Exact copy, no pictures: output each line below as it stands.

— Collected data entries —
- - - - -
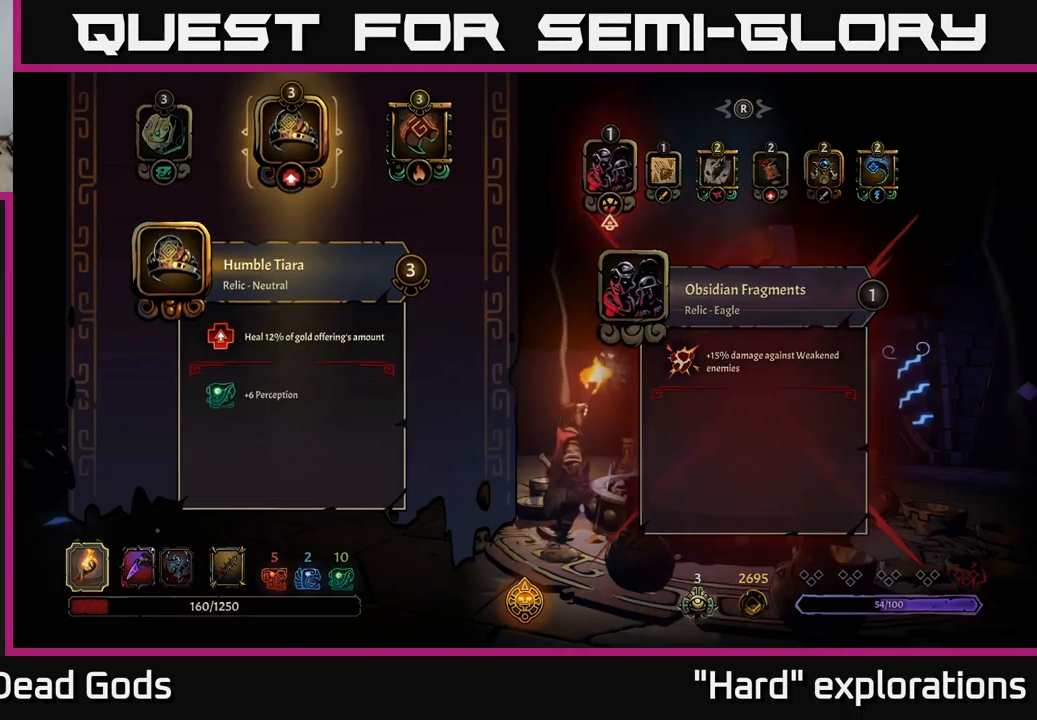
{"buttons": [], "left_stick": "center", "right_stick": "center", "events": [[17, "A", "up"]]}
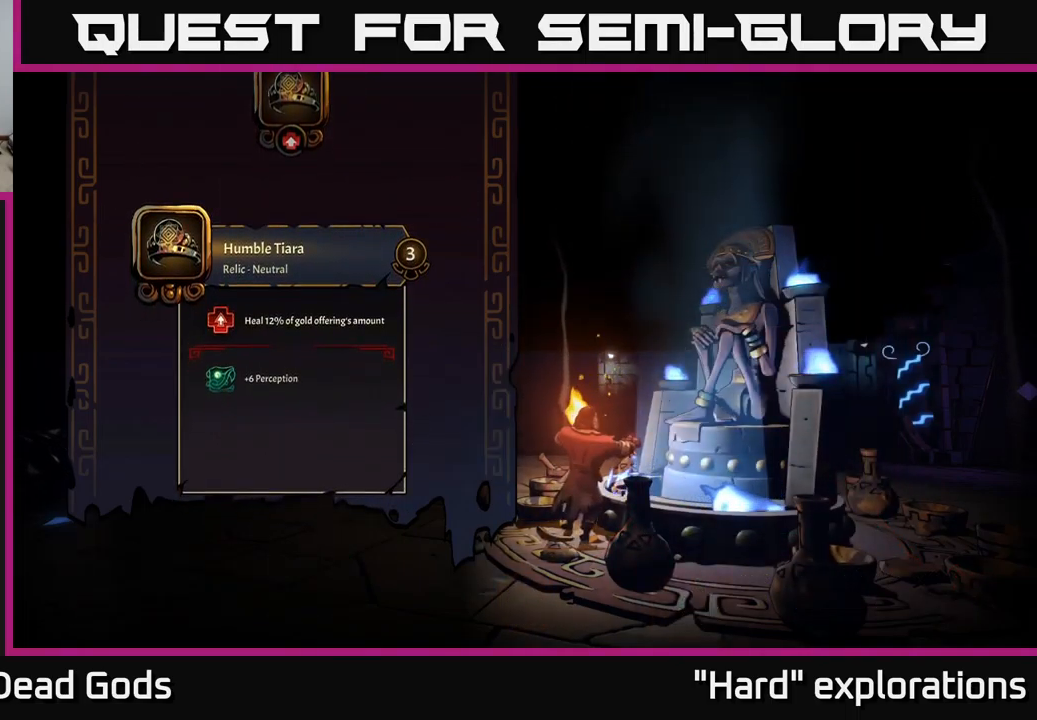
{"buttons": [], "left_stick": "center", "right_stick": "center", "events": []}
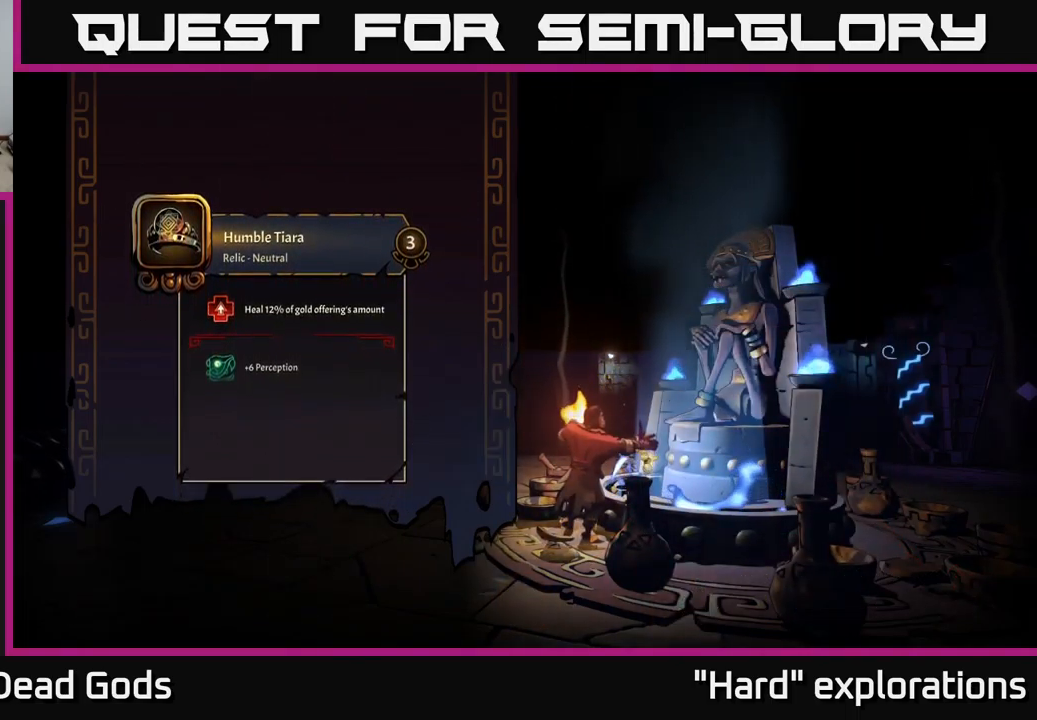
{"buttons": [], "left_stick": "center", "right_stick": "center", "events": []}
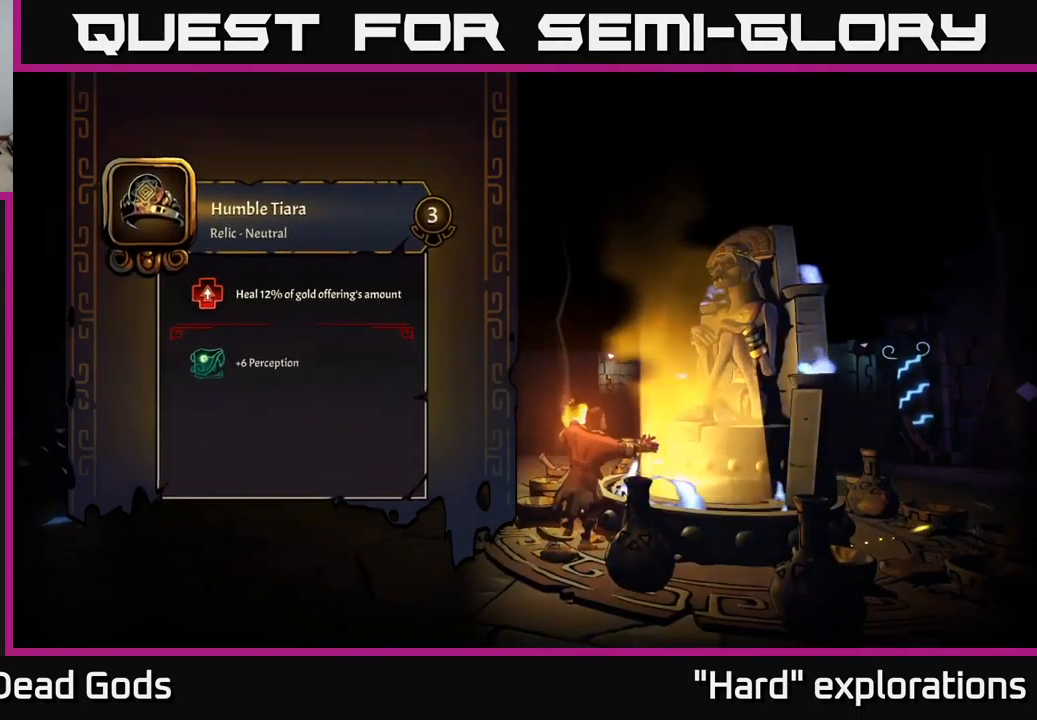
{"buttons": [], "left_stick": "center", "right_stick": "center", "events": []}
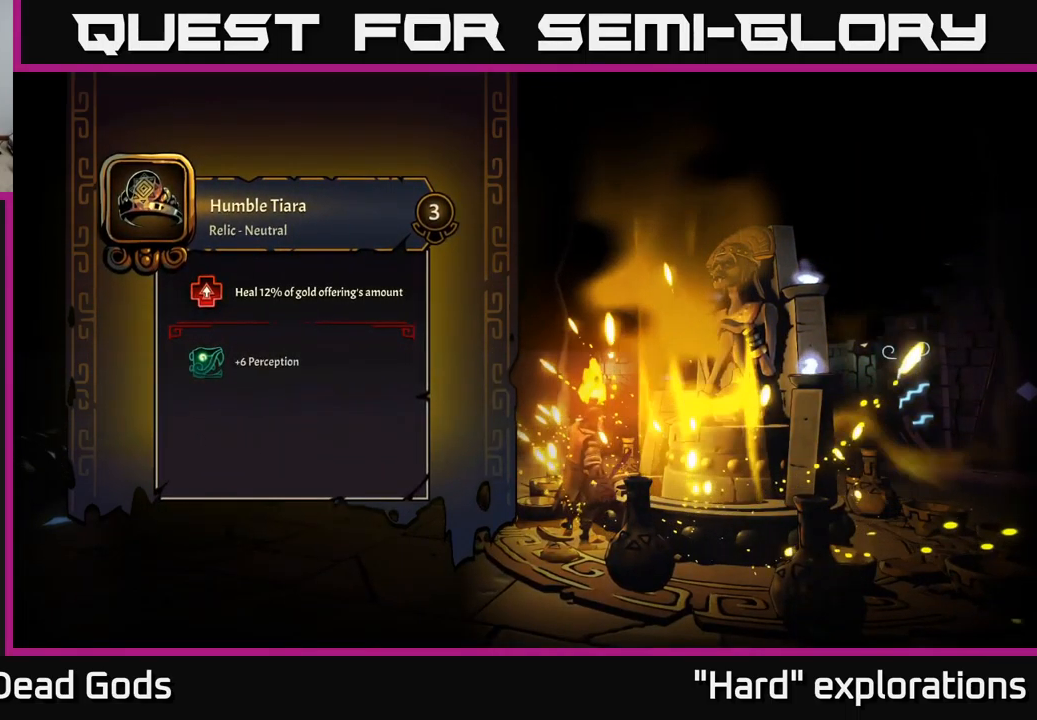
{"buttons": [], "left_stick": "center", "right_stick": "center", "events": []}
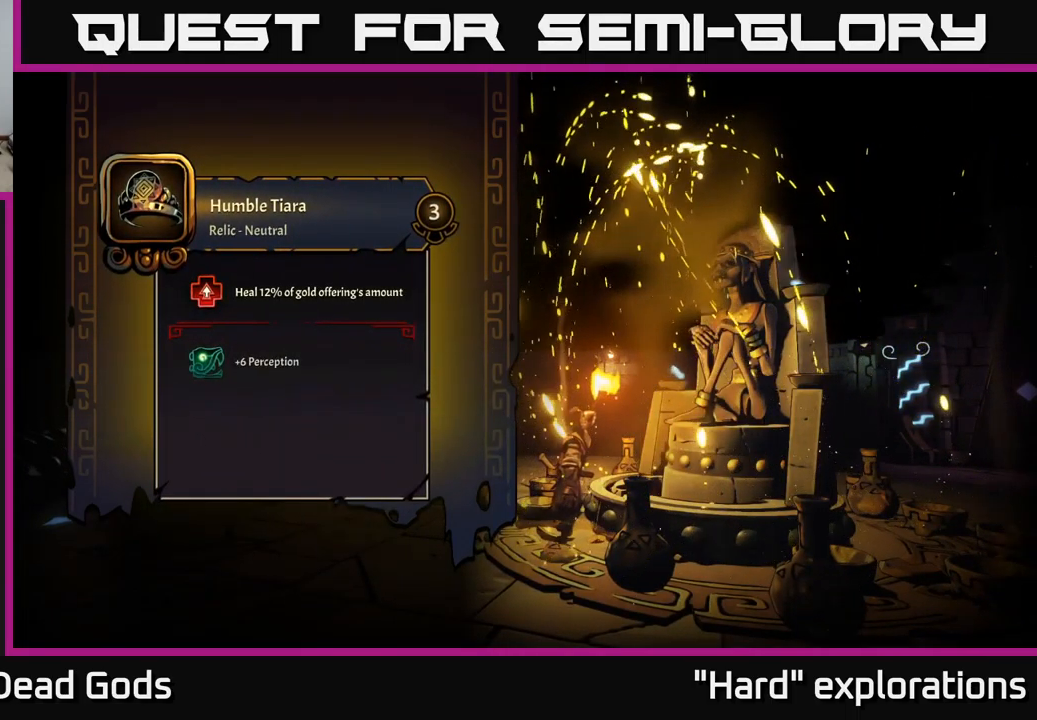
{"buttons": [], "left_stick": "center", "right_stick": "center", "events": []}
- - - - -
— EXERCISE OUTPUT —
{"buttons": [], "left_stick": "center", "right_stick": "center", "events": [[17, "A", "up"]]}
{"buttons": [], "left_stick": "center", "right_stick": "center", "events": []}
{"buttons": [], "left_stick": "center", "right_stick": "center", "events": []}
{"buttons": [], "left_stick": "center", "right_stick": "center", "events": []}
{"buttons": [], "left_stick": "center", "right_stick": "center", "events": []}
{"buttons": [], "left_stick": "center", "right_stick": "center", "events": []}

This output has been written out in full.